La noche era oscura, llovía, no se apreciaban luces en la estrecha calle ni en las pocas casas de la misma. Algunos cuervos, tal vez grajos, se apiñaban alrededor de un tubo de una chimenea, en el tejado más alto de la calle. Ésta, la calle, acababa en una iglesia, la cual taponaba por un lado la rara U que formaba el pueblo. Tal vez la calle no terminase en el edificio dedicado a Dios, sino que empezase allí. Realmente todo esto no tiene mayor interés, pues la aldea, villorrio, ciudad o pueblo, es lo de menos, lo que importa son sus habitantes, los que duermen, o no, en las casitas terreras de la calle en U.
Todo pueblo irlandés que se precie tiene estos componentes básicos: un castillo, una iglesia y un pub, algunos incluso disfrutan de un río, riachuelo o riacho, pero no es fundamental. Este pueblo que ha salido de mi estropeado cerebro, Killingdogs, está situado, en el mundo de internet, pero en una época muy precisa, hacia la mitad del siglo XVII. Lo encontraríamos, en un momento sangriento, en Eire.
A Carlos I de Inglaterra acaban de cortarle la cabeza. En las monedas de aquellos años es donde aún se le puede encontrar (nos referimos, claro está, a la cabeza de Carlos I) Y aquí tenemos a Killingdogs ese pequeñísimo e inexistente pueblo irlandés, con su iglesia, su río, su castillo y su pub. En realidad pub no tenía entonces, pero tenía una taberna, claro, llamada “El dragón rojo”, donde se consumía gran cantidad de la cerveza fabricada por aquellos predios.
Oliver Cromwell, con cierta ironía llamado el lord Protector, había enviado sus tropas a conquistar la isla rebelde y, tuvo la mala idea de que sus soldados pasaran por nuestro pueblo de Killingdogs.

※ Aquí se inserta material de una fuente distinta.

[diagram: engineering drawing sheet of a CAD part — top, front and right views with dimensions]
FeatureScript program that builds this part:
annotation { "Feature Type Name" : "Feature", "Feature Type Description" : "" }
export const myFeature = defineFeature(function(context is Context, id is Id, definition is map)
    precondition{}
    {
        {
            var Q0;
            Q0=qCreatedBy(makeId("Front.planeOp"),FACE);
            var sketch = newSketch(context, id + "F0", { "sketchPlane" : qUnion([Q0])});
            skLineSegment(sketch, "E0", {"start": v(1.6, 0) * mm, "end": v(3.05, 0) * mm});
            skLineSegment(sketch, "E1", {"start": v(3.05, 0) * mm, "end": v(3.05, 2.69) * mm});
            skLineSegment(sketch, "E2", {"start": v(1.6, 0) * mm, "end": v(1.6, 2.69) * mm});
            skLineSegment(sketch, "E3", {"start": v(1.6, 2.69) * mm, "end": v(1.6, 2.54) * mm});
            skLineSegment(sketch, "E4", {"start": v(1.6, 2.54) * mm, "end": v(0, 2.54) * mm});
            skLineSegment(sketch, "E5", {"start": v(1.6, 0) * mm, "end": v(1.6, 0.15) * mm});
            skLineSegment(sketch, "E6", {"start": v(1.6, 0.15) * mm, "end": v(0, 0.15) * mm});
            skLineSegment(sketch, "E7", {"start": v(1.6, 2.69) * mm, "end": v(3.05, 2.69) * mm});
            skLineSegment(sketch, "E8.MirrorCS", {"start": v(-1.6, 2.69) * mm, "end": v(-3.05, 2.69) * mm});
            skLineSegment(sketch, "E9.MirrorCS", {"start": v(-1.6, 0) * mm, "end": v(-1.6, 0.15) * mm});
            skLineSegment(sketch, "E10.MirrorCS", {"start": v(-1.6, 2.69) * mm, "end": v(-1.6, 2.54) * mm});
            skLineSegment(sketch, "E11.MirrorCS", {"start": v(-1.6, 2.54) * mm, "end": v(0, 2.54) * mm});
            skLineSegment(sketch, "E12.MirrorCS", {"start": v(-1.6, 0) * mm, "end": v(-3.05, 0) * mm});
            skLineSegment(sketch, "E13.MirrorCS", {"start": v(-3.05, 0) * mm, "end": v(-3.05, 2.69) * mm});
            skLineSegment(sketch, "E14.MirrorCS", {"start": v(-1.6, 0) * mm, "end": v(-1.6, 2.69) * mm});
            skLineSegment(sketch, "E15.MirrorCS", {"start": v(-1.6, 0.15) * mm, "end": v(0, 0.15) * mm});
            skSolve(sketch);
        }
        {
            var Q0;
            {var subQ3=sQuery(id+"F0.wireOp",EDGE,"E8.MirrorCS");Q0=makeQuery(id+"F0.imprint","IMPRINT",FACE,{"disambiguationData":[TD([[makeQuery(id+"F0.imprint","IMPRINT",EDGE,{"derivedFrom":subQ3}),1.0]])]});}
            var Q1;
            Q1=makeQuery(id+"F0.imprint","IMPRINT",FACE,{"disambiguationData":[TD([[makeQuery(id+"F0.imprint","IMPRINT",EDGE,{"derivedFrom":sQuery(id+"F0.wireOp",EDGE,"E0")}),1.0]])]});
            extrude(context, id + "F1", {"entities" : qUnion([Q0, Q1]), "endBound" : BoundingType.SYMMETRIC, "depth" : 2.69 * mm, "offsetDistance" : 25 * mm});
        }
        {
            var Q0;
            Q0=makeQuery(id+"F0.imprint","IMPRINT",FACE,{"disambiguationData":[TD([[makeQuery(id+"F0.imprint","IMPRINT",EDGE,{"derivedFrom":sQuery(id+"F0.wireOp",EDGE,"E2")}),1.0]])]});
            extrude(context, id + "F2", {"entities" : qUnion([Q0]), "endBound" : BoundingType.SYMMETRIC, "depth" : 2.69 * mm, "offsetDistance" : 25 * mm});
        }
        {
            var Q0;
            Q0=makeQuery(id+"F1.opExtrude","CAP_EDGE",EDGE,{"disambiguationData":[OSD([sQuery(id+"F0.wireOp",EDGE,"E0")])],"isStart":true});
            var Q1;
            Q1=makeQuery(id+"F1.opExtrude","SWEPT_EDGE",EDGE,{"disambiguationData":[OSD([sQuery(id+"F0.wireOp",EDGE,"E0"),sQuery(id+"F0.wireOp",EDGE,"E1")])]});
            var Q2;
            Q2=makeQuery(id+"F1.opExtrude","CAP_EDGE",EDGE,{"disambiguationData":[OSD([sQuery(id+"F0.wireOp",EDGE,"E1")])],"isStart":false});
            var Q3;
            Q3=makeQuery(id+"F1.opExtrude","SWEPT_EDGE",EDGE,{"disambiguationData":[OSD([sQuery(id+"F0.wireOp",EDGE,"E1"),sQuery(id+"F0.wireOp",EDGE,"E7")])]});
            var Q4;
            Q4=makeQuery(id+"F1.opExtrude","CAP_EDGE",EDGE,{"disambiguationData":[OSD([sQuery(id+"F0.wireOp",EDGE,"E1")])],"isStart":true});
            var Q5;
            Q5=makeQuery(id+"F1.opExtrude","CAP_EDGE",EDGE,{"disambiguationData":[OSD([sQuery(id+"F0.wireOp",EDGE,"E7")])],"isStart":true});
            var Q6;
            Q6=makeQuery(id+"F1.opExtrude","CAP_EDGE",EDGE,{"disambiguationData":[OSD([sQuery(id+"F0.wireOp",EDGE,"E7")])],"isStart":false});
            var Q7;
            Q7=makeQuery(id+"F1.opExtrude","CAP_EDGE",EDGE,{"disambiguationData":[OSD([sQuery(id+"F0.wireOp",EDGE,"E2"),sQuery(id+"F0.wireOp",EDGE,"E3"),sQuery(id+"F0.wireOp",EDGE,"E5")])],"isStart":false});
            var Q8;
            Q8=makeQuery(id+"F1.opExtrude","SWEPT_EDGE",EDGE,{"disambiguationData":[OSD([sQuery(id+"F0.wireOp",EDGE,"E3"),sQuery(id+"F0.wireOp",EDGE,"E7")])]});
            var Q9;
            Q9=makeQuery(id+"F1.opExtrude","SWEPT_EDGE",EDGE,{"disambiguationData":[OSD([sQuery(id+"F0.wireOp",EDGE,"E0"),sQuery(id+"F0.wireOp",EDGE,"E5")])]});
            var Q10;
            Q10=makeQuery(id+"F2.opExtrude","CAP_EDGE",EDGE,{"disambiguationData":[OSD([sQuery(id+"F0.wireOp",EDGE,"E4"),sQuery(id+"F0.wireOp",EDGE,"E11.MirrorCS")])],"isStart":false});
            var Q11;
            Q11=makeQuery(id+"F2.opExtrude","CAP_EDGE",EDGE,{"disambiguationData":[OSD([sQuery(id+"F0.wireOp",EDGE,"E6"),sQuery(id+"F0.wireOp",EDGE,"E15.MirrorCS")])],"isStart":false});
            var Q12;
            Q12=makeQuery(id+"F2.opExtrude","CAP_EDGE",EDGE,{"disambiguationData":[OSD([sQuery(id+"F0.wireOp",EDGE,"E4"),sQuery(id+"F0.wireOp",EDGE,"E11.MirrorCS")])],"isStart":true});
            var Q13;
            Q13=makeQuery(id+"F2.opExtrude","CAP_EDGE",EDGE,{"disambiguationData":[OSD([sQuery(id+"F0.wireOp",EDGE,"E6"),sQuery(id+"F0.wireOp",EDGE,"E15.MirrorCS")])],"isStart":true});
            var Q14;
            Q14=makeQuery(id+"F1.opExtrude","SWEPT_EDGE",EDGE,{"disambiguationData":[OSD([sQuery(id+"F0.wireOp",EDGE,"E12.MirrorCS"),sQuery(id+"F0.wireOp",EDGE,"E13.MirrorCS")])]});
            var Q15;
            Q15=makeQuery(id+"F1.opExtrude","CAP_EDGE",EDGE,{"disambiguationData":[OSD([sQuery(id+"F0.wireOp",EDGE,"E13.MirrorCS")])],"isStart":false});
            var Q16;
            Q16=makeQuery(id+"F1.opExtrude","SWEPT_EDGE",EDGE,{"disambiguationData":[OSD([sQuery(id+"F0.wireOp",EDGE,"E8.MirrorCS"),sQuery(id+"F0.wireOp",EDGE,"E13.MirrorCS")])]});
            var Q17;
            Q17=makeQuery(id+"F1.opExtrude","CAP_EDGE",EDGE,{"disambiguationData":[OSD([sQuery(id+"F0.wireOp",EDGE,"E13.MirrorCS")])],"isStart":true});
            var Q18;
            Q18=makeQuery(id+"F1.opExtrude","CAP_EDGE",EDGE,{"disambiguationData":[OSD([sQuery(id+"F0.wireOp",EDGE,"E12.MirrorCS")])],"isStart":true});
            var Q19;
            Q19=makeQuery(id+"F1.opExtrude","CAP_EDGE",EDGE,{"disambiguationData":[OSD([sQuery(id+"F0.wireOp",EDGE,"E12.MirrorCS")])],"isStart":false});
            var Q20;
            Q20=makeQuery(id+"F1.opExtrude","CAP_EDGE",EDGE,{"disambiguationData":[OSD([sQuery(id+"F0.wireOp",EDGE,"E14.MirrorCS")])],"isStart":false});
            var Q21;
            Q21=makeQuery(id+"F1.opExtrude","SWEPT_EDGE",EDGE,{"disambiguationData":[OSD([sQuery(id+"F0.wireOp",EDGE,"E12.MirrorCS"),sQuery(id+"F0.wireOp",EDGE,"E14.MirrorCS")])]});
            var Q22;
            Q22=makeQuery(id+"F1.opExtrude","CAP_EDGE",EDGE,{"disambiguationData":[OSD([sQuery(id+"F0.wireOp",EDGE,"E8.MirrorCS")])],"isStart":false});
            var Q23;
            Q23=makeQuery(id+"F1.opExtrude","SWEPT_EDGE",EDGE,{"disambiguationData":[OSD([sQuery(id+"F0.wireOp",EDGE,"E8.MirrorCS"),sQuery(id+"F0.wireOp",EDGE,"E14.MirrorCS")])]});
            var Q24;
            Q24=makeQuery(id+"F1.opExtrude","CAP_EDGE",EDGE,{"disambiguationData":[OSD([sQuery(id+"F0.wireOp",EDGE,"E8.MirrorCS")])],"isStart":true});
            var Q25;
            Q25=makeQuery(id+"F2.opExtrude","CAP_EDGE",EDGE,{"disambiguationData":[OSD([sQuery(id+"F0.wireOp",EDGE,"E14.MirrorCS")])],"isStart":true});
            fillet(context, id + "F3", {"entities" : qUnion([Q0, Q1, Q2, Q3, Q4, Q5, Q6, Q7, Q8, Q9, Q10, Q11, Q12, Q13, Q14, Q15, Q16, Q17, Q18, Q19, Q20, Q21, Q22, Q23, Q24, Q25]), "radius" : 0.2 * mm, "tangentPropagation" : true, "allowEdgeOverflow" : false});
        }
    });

Arrasaron, mataron y se hospedaron en las casas de los pueblerinos huidos o muertos, menos en una, la que los aldeanos llamaban la “casa de la Bruja” y, por si las moscas, los soldados se limitaron a guardar en ella la pólvora sobrante, no fuese que algún maleficio les condenase al fuego eterno.
Volvamos al principio, es decir a “la noche era oscura, llovía, etc.” y entonces apareció una mujer por un callejón. Era una persona mayor, entrada en años para no molestar, partera, comadrona o como se quiera llamar, la cual, en sus ratos libres también hacía tónicos capilares, filtros de amor o lociones para el sarpullido. Esa era la llamada “bruja”, pobre señora mía, que únicamente cuidaba parturientas y a sus vecinos y vecinas necesitados por una u otra razón, proporcionándoles desde una loción contra la picadura de las pulgas, a un filtro para curar amores no correspondidos o linimentos para evitar la caída del pelo.
Pensaba llegarse a la casa del alcalde, o como se llamase entonces el mandamás del lugar en aquellos tiempos, pero nunca llegó. Un soldado borracho le descargó un sablazo en el cuello y casi, casi, su cabeza le hace compañía a la de su difunto rey.
Aquí podría acabar la historia pero mis lectores preguntarían ¿Dónde está la gracia del relato? Gracia, lo que se dice gracia, no tiene y si no que se lo digan a la buena señora que vivía en Killingdogs y que hacía de partera en sus ratos libres.
Lo cierto es que esa noche el centinela que vigilaba y guardaba el depósito de armas y municiones se emborrachó. Hemos de advertir que esto era lo que ocurría el cien por cien de las veces después de un pillaje como el que hicieron en el pueblo que poseía un castillo, una iglesia y una taberna (e incluso en ocasiones un río), dando por resultado que tirase un farol sobre la pólvora y que, junto a unos cuantos grajos que dormitaban en la techumbre, saliese por los aires volando al ocurrir una gran explosión.
Naturalmente, este hecho confirmó sin lugar a dudas de las fuerzas malignas que detentaba nuestra buena señora que, ya para siempre, fue “la bruja de Killingdogs”.
Claro que esto no es lo peor. Si a alguno de ustedes, damas y caballeros, se les ocurre visitar en la actualidad Killingdogs, tendrán que soportar a un cicerone que explicará con pelos y señales, mucho mejor y más ampliamente que yo, toda la vida y milagros de la vieja dama que hacía de comadre entre los vecinos de la pequeña villa en los años en que Cromwell ordenaba masacrar irlandeses por el sureste de Irlanda.
La única ventaja de vivir cuatro siglos después es que ahora no existe un pub, hay tres.